======== Provided information ========

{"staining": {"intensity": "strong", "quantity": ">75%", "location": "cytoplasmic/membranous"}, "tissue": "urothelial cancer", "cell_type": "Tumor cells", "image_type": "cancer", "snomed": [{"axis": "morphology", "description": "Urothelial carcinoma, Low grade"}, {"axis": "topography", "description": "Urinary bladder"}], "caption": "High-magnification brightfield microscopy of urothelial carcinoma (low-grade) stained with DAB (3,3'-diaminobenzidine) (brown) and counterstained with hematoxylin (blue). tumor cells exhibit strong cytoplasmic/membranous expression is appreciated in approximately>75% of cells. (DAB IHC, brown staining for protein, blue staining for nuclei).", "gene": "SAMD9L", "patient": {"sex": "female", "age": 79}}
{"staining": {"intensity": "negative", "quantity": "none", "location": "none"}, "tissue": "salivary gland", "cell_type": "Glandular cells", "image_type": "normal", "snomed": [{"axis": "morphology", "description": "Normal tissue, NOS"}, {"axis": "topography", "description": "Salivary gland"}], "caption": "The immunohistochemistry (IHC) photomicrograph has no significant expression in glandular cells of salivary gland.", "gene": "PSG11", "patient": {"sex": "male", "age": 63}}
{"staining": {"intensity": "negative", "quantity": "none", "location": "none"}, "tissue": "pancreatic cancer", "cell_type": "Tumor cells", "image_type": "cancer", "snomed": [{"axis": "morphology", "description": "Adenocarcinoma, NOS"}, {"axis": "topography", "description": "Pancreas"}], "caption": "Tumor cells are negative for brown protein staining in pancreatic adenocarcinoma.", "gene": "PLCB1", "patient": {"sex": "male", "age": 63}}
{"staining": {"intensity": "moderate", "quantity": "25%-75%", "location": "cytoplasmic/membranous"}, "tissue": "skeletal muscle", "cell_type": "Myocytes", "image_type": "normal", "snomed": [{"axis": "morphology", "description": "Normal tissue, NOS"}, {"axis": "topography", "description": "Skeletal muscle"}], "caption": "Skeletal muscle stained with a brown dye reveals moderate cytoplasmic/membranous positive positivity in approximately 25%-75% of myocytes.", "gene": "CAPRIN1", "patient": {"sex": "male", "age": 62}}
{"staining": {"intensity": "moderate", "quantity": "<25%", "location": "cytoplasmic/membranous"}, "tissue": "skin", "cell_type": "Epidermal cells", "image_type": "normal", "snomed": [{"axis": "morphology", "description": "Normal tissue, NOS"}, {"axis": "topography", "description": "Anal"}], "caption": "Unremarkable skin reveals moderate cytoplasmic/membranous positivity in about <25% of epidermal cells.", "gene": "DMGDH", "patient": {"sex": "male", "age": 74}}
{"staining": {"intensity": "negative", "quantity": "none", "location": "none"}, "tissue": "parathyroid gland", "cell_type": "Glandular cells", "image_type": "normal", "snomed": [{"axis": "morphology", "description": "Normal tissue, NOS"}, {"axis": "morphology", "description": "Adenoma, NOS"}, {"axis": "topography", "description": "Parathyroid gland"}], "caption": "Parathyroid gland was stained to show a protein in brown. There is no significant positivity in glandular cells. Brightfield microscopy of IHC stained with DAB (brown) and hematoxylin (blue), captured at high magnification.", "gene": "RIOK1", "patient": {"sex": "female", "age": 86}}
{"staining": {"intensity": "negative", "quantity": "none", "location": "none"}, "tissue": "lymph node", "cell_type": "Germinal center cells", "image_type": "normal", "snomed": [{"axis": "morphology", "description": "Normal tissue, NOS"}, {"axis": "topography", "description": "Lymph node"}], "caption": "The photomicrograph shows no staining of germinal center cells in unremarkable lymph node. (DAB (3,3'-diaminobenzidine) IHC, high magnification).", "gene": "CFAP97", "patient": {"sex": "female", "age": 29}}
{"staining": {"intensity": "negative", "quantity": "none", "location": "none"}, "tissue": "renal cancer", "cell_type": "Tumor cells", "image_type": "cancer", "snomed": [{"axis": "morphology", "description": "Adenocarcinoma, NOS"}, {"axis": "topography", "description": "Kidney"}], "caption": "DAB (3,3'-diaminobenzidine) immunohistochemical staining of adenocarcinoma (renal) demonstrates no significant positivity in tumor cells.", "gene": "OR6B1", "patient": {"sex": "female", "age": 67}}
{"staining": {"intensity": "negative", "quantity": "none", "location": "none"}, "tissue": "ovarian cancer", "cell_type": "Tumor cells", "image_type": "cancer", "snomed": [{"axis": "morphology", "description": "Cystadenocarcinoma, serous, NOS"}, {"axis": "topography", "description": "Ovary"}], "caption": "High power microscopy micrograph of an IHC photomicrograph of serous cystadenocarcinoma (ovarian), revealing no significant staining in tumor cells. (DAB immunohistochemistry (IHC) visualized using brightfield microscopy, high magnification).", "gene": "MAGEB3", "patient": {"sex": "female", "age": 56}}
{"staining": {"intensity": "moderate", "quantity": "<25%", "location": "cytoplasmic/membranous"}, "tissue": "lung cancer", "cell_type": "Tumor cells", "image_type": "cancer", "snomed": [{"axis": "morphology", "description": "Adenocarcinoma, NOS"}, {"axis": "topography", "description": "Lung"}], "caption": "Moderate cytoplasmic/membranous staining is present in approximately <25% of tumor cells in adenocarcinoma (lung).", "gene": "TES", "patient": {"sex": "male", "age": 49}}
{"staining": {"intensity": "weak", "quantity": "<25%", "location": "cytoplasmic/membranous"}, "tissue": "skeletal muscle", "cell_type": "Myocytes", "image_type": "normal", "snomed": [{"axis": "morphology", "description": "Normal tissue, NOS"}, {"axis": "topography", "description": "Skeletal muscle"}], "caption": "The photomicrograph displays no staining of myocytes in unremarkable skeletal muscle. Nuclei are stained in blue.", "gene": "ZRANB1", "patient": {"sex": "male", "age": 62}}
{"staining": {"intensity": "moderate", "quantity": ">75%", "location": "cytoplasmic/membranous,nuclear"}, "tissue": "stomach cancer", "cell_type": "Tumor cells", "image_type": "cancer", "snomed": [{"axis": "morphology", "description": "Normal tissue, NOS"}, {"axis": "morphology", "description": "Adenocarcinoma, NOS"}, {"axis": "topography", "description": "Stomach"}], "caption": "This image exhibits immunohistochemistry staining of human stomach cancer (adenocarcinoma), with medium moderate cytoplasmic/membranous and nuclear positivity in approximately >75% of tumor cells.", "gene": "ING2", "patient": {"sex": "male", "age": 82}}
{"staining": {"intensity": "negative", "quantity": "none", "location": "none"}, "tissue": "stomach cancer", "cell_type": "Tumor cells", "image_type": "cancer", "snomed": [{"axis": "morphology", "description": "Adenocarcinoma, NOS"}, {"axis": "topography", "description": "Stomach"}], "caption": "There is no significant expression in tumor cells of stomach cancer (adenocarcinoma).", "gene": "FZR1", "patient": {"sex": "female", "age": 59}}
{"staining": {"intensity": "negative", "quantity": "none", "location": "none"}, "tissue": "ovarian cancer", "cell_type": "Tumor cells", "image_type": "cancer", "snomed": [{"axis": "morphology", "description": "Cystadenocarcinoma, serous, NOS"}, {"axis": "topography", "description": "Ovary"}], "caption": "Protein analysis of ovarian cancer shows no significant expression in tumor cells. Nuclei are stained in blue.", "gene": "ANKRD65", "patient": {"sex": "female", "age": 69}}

========

** Problem details **
Print out the records exactly as they were entered.

** Exercise result **
{"staining": {"intensity": "strong", "quantity": ">75%", "location": "cytoplasmic/membranous"}, "tissue": "urothelial cancer", "cell_type": "Tumor cells", "image_type": "cancer", "snomed": [{"axis": "morphology", "description": "Urothelial carcinoma, Low grade"}, {"axis": "topography", "description": "Urinary bladder"}], "caption": "High-magnification brightfield microscopy of urothelial carcinoma (low-grade) stained with DAB (3,3'-diaminobenzidine) (brown) and counterstained with hematoxylin (blue). tumor cells exhibit strong cytoplasmic/membranous expression is appreciated in approximately>75% of cells. (DAB IHC, brown staining for protein, blue staining for nuclei).", "gene": "SAMD9L", "patient": {"sex": "female", "age": 79}}
{"staining": {"intensity": "negative", "quantity": "none", "location": "none"}, "tissue": "salivary gland", "cell_type": "Glandular cells", "image_type": "normal", "snomed": [{"axis": "morphology", "description": "Normal tissue, NOS"}, {"axis": "topography", "description": "Salivary gland"}], "caption": "The immunohistochemistry (IHC) photomicrograph has no significant expression in glandular cells of salivary gland.", "gene": "PSG11", "patient": {"sex": "male", "age": 63}}
{"staining": {"intensity": "negative", "quantity": "none", "location": "none"}, "tissue": "pancreatic cancer", "cell_type": "Tumor cells", "image_type": "cancer", "snomed": [{"axis": "morphology", "description": "Adenocarcinoma, NOS"}, {"axis": "topography", "description": "Pancreas"}], "caption": "Tumor cells are negative for brown protein staining in pancreatic adenocarcinoma.", "gene": "PLCB1", "patient": {"sex": "male", "age": 63}}
{"staining": {"intensity": "moderate", "quantity": "25%-75%", "location": "cytoplasmic/membranous"}, "tissue": "skeletal muscle", "cell_type": "Myocytes", "image_type": "normal", "snomed": [{"axis": "morphology", "description": "Normal tissue, NOS"}, {"axis": "topography", "description": "Skeletal muscle"}], "caption": "Skeletal muscle stained with a brown dye reveals moderate cytoplasmic/membranous positive positivity in approximately 25%-75% of myocytes.", "gene": "CAPRIN1", "patient": {"sex": "male", "age": 62}}
{"staining": {"intensity": "moderate", "quantity": "<25%", "location": "cytoplasmic/membranous"}, "tissue": "skin", "cell_type": "Epidermal cells", "image_type": "normal", "snomed": [{"axis": "morphology", "description": "Normal tissue, NOS"}, {"axis": "topography", "description": "Anal"}], "caption": "Unremarkable skin reveals moderate cytoplasmic/membranous positivity in about <25% of epidermal cells.", "gene": "DMGDH", "patient": {"sex": "male", "age": 74}}
{"staining": {"intensity": "negative", "quantity": "none", "location": "none"}, "tissue": "parathyroid gland", "cell_type": "Glandular cells", "image_type": "normal", "snomed": [{"axis": "morphology", "description": "Normal tissue, NOS"}, {"axis": "morphology", "description": "Adenoma, NOS"}, {"axis": "topography", "description": "Parathyroid gland"}], "caption": "Parathyroid gland was stained to show a protein in brown. There is no significant positivity in glandular cells. Brightfield microscopy of IHC stained with DAB (brown) and hematoxylin (blue), captured at high magnification.", "gene": "RIOK1", "patient": {"sex": "female", "age": 86}}
{"staining": {"intensity": "negative", "quantity": "none", "location": "none"}, "tissue": "lymph node", "cell_type": "Germinal center cells", "image_type": "normal", "snomed": [{"axis": "morphology", "description": "Normal tissue, NOS"}, {"axis": "topography", "description": "Lymph node"}], "caption": "The photomicrograph shows no staining of germinal center cells in unremarkable lymph node. (DAB (3,3'-diaminobenzidine) IHC, high magnification).", "gene": "CFAP97", "patient": {"sex": "female", "age": 29}}
{"staining": {"intensity": "negative", "quantity": "none", "location": "none"}, "tissue": "renal cancer", "cell_type": "Tumor cells", "image_type": "cancer", "snomed": [{"axis": "morphology", "description": "Adenocarcinoma, NOS"}, {"axis": "topography", "description": "Kidney"}], "caption": "DAB (3,3'-diaminobenzidine) immunohistochemical staining of adenocarcinoma (renal) demonstrates no significant positivity in tumor cells.", "gene": "OR6B1", "patient": {"sex": "female", "age": 67}}
{"staining": {"intensity": "negative", "quantity": "none", "location": "none"}, "tissue": "ovarian cancer", "cell_type": "Tumor cells", "image_type": "cancer", "snomed": [{"axis": "morphology", "description": "Cystadenocarcinoma, serous, NOS"}, {"axis": "topography", "description": "Ovary"}], "caption": "High power microscopy micrograph of an IHC photomicrograph of serous cystadenocarcinoma (ovarian), revealing no significant staining in tumor cells. (DAB immunohistochemistry (IHC) visualized using brightfield microscopy, high magnification).", "gene": "MAGEB3", "patient": {"sex": "female", "age": 56}}
{"staining": {"intensity": "moderate", "quantity": "<25%", "location": "cytoplasmic/membranous"}, "tissue": "lung cancer", "cell_type": "Tumor cells", "image_type": "cancer", "snomed": [{"axis": "morphology", "description": "Adenocarcinoma, NOS"}, {"axis": "topography", "description": "Lung"}], "caption": "Moderate cytoplasmic/membranous staining is present in approximately <25% of tumor cells in adenocarcinoma (lung).", "gene": "TES", "patient": {"sex": "male", "age": 49}}
{"staining": {"intensity": "weak", "quantity": "<25%", "location": "cytoplasmic/membranous"}, "tissue": "skeletal muscle", "cell_type": "Myocytes", "image_type": "normal", "snomed": [{"axis": "morphology", "description": "Normal tissue, NOS"}, {"axis": "topography", "description": "Skeletal muscle"}], "caption": "The photomicrograph displays no staining of myocytes in unremarkable skeletal muscle. Nuclei are stained in blue.", "gene": "ZRANB1", "patient": {"sex": "male", "age": 62}}
{"staining": {"intensity": "moderate", "quantity": ">75%", "location": "cytoplasmic/membranous,nuclear"}, "tissue": "stomach cancer", "cell_type": "Tumor cells", "image_type": "cancer", "snomed": [{"axis": "morphology", "description": "Normal tissue, NOS"}, {"axis": "morphology", "description": "Adenocarcinoma, NOS"}, {"axis": "topography", "description": "Stomach"}], "caption": "This image exhibits immunohistochemistry staining of human stomach cancer (adenocarcinoma), with medium moderate cytoplasmic/membranous and nuclear positivity in approximately >75% of tumor cells.", "gene": "ING2", "patient": {"sex": "male", "age": 82}}
{"staining": {"intensity": "negative", "quantity": "none", "location": "none"}, "tissue": "stomach cancer", "cell_type": "Tumor cells", "image_type": "cancer", "snomed": [{"axis": "morphology", "description": "Adenocarcinoma, NOS"}, {"axis": "topography", "description": "Stomach"}], "caption": "There is no significant expression in tumor cells of stomach cancer (adenocarcinoma).", "gene": "FZR1", "patient": {"sex": "female", "age": 59}}
{"staining": {"intensity": "negative", "quantity": "none", "location": "none"}, "tissue": "ovarian cancer", "cell_type": "Tumor cells", "image_type": "cancer", "snomed": [{"axis": "morphology", "description": "Cystadenocarcinoma, serous, NOS"}, {"axis": "topography", "description": "Ovary"}], "caption": "Protein analysis of ovarian cancer shows no significant expression in tumor cells. Nuclei are stained in blue.", "gene": "ANKRD65", "patient": {"sex": "female", "age": 69}}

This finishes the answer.